-- Opening Marker --
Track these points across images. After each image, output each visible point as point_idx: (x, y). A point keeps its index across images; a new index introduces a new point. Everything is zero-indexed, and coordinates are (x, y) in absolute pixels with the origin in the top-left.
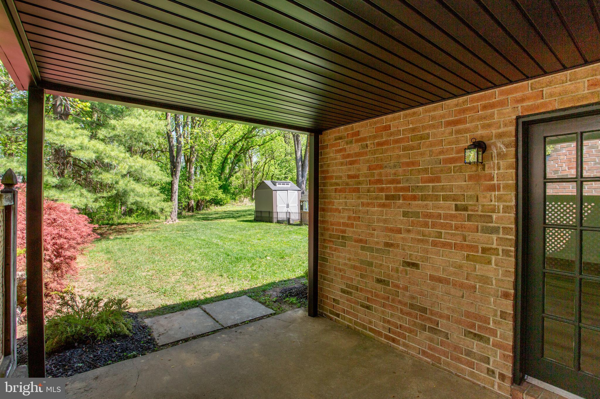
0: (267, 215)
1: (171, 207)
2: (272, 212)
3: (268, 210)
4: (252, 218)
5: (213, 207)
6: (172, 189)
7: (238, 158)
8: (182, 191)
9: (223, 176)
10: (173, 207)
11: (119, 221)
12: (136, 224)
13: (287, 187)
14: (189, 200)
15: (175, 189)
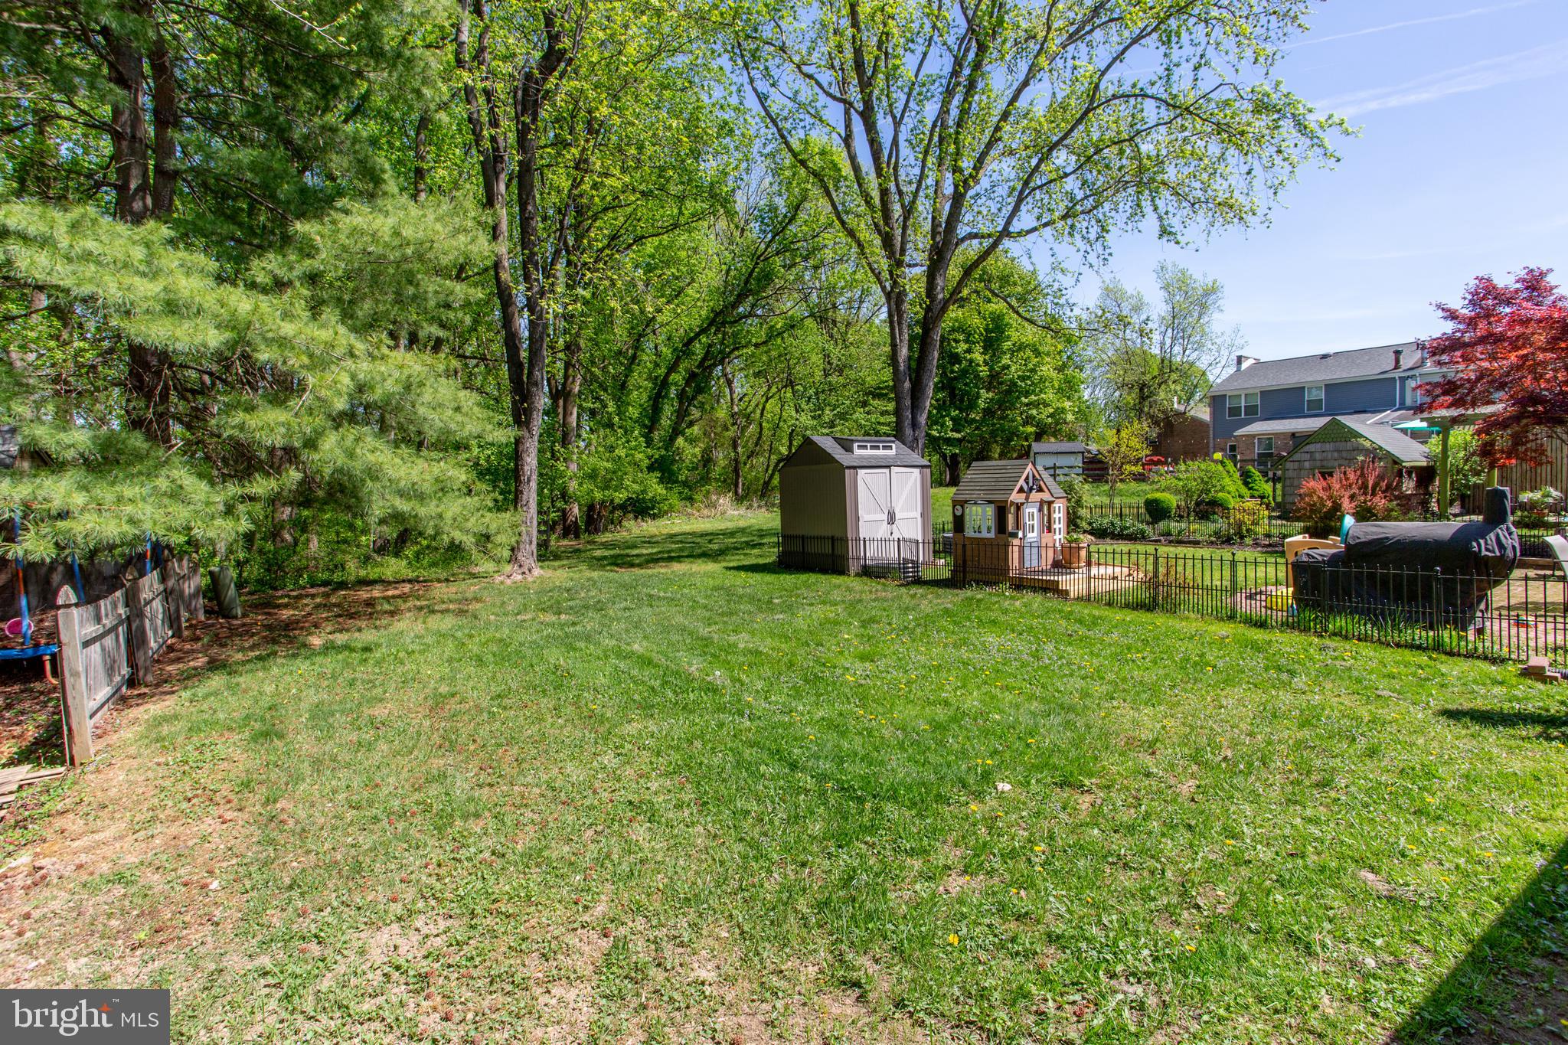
0: (827, 549)
1: (517, 530)
2: (844, 540)
3: (829, 533)
4: (771, 555)
5: (632, 522)
6: (516, 474)
7: (698, 381)
8: (547, 478)
9: (656, 435)
10: (523, 529)
11: (363, 573)
12: (410, 581)
13: (885, 457)
14: (566, 502)
15: (526, 468)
-- Closing Marker --
● Description of the task
Look in the material above for the line with "8: (182, 191)" and the line with "14: (189, 200)", and transcribe exactly those lines and all lines between them, nothing more.

● Task solution
8: (182, 191)
9: (223, 176)
10: (173, 207)
11: (119, 221)
12: (136, 224)
13: (287, 187)
14: (189, 200)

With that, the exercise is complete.